La sua ribellione si manifesta prima di tutto nella fisicità, forte e vigorosa, che da subito si contrappone alla mancanza di vita che lo circonda. E poi nel bisogno d’ordine, la pignoleria e il senso del dovere lo rendono a tratti quasi noioso. Angelo non è mai impreparato, mentre il morbo imperversa, paralizzando oltre che per i danni soprattutto per la paura di esserne contagiati, non si lascia intimorire, fugge sui tetti, si procura del cibo evitando sempre di bere acqua, viaggia nelle foreste della Provenza da solo, cura i malati terminali, accettando di buon grado i fetidi e mostruosi rigurgiti della malattia, senza mai avere un attimo di sconforto.

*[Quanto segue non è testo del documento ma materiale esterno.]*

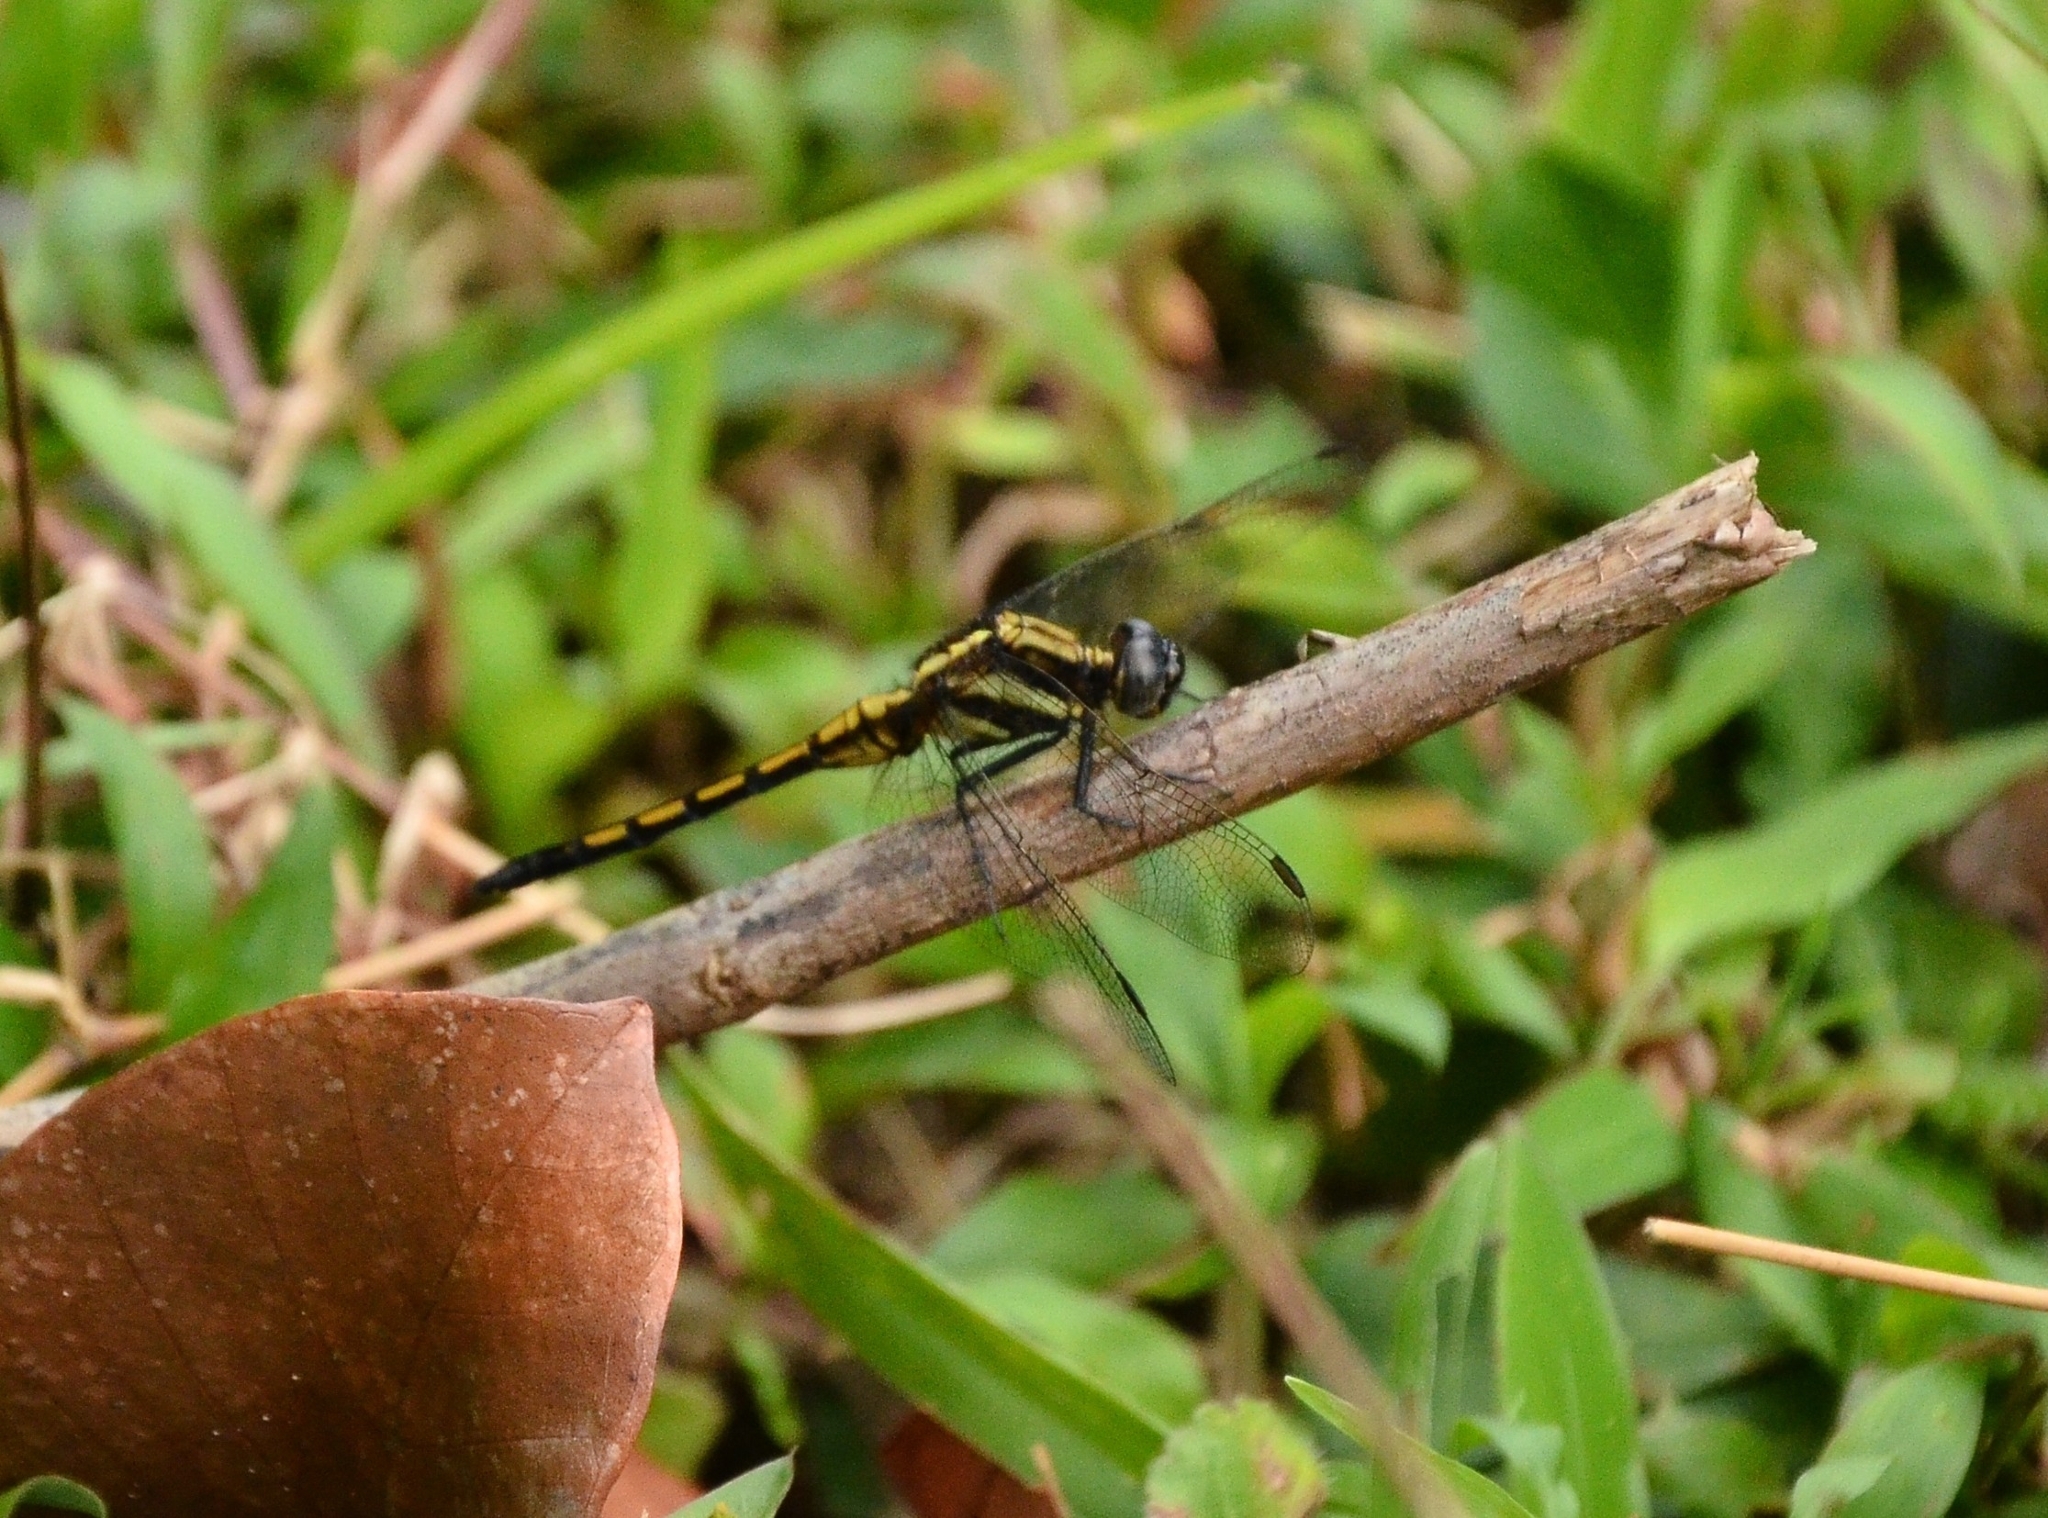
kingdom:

Angelo è un tenero ed ingenuo ragazzo di 25 anni pieno di ideali, in nome dei quali combatte e agisce sempre. Scorterà e assisterà Pauline de Théus, sua compagna di viaggio per buona parte del romanzo, fino al castello di famiglia curandola e salvandola dal colera. Fin qui nulla di nuovo, si tratta dell’elenco delle gesta di un eroe da cappa e spade, romantico, un gentleman, un cavaliere che non dimentica mai il suo dovere sebbene questo contrasti con i suoi desideri: un vero e proprio principe azzurro sempre pronto a sguainare la spada. Ciò che invece rende Angelo vulnerabile, degradando la sua immagine di eroe, sono i flussi di pensiero in cui il giovane s’interroga sulle sue azioni, rivelandone le insicurezze.

Il giovane uomo, in occasione dell’incontro con la suora che aiuterà nella raccolta e pulizia dei cadaveri a Manosque, s’interrogherà se la loro abnegazione è disinteressata o il frutto dell’esigenza di piacere a se stessi, giungendo alla conclusione che in ogni gesto di dedizione all’altro c’è sempre la volontà di essere orgogliosi di sé. La bellezza di Angelo non risiede tanto nella propensione ad assistere il prossimo,che lo rende un eroe ordinario, quanto piuttosto nella salvaguardia della sua persona non solo dal contagio del male ma dall’egoismo, al fine di procurare ai suoi occhi un’immagine di sé stesso che sia bella;un fine dai connotati individualistici perché non è il prossimo la vera preoccupazione di Angelo ma se stesso e la cura della sua estetica interiore ed esteriore. Gli altri sono solo il mezzo attraverso cui raggiungere questo ideale di bellezza che si oppone all’orrore dell’intero romanzo, risultato della non aspirazione ad essa con la conseguente perdita del piacere che si trarrebbe dalla sua contemplazione. La bellezza è per Angelo Pardi il fine ultimo, la causa suprema del suo essere, il confine che lo separa dal nulla che attraversa senza mai pervaderlo.